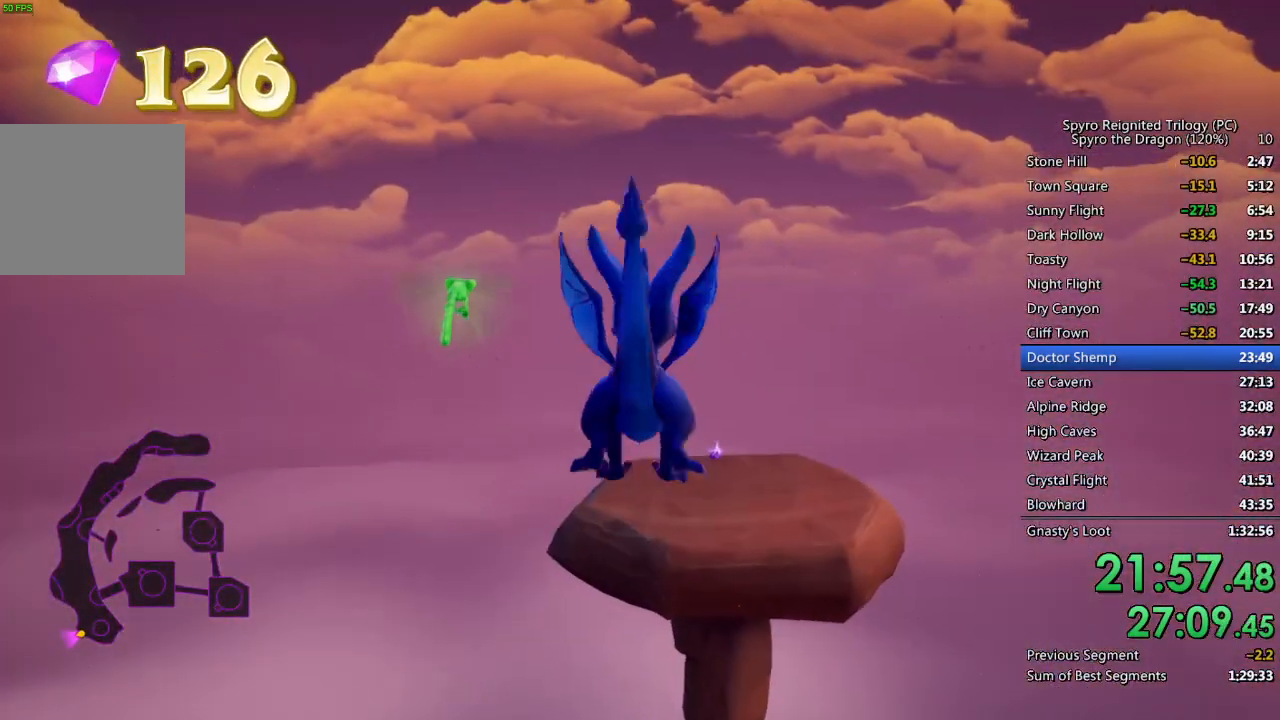
{"buttons": [], "left_stick": "up", "right_stick": "center", "events": [[83, "CROSS", "up"], [133, "CROSS", "down"], [217, "CROSS", "up"]]}
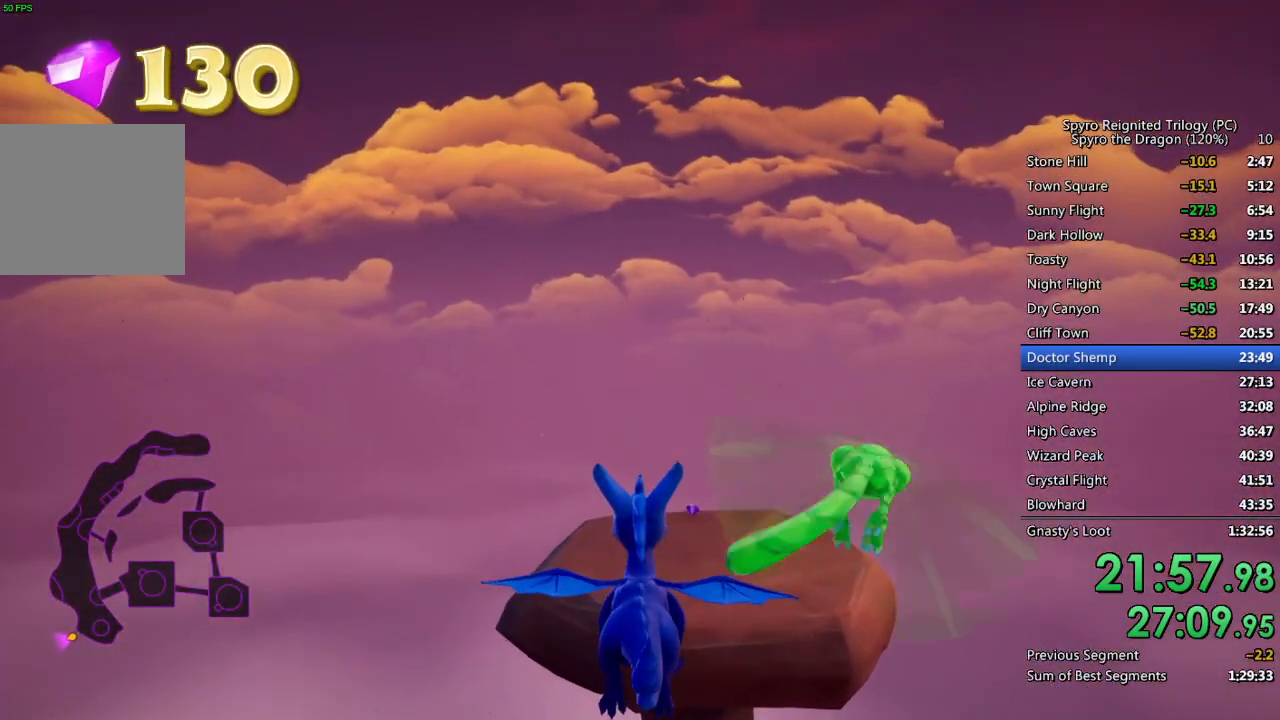
{"buttons": [], "left_stick": "up", "right_stick": "center", "events": []}
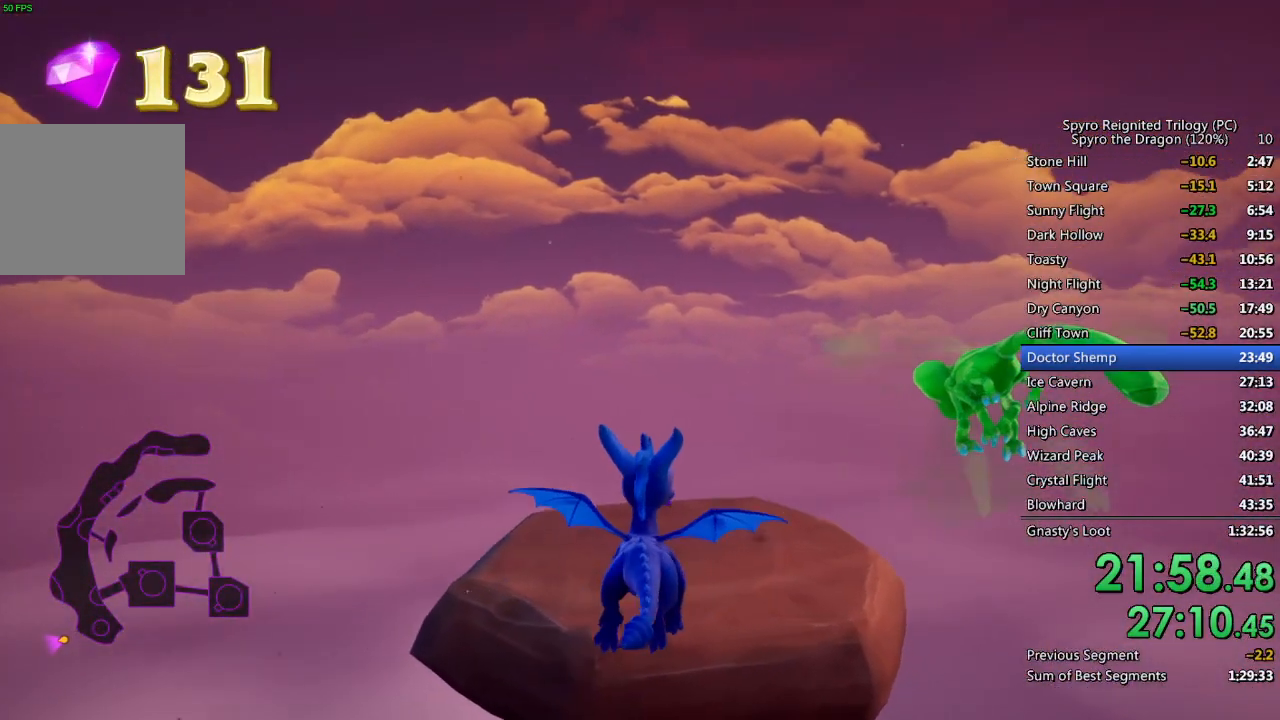
{"buttons": [], "left_stick": "up", "right_stick": "center", "events": []}
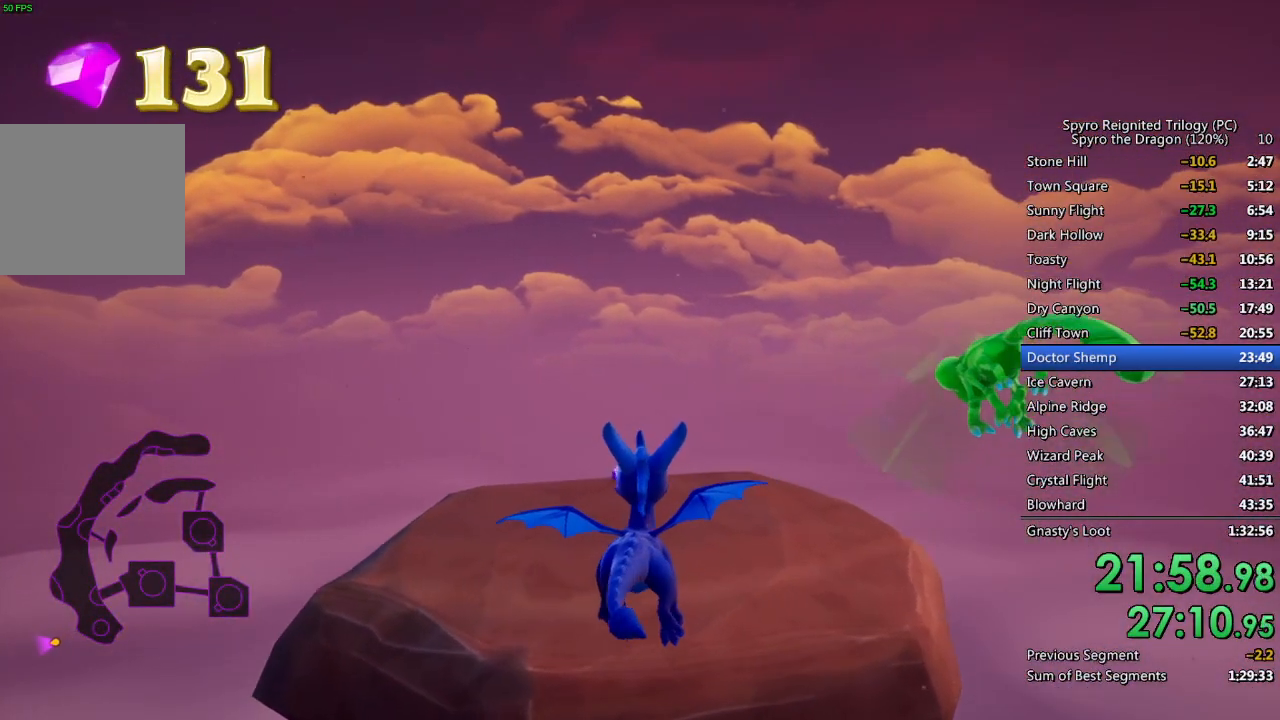
{"buttons": [], "left_stick": "up", "right_stick": "center", "events": []}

● ● ● ●

▶ **ASSIGNED TASK**
Leave the pictures out and output the rest of the listing exactly.

▶ **SOLUTION TO THIS PROBLEM**
{"buttons": [], "left_stick": "up", "right_stick": "center", "events": [[83, "CROSS", "up"], [133, "CROSS", "down"], [217, "CROSS", "up"]]}
{"buttons": [], "left_stick": "up", "right_stick": "center", "events": []}
{"buttons": [], "left_stick": "up", "right_stick": "center", "events": []}
{"buttons": [], "left_stick": "up", "right_stick": "center", "events": []}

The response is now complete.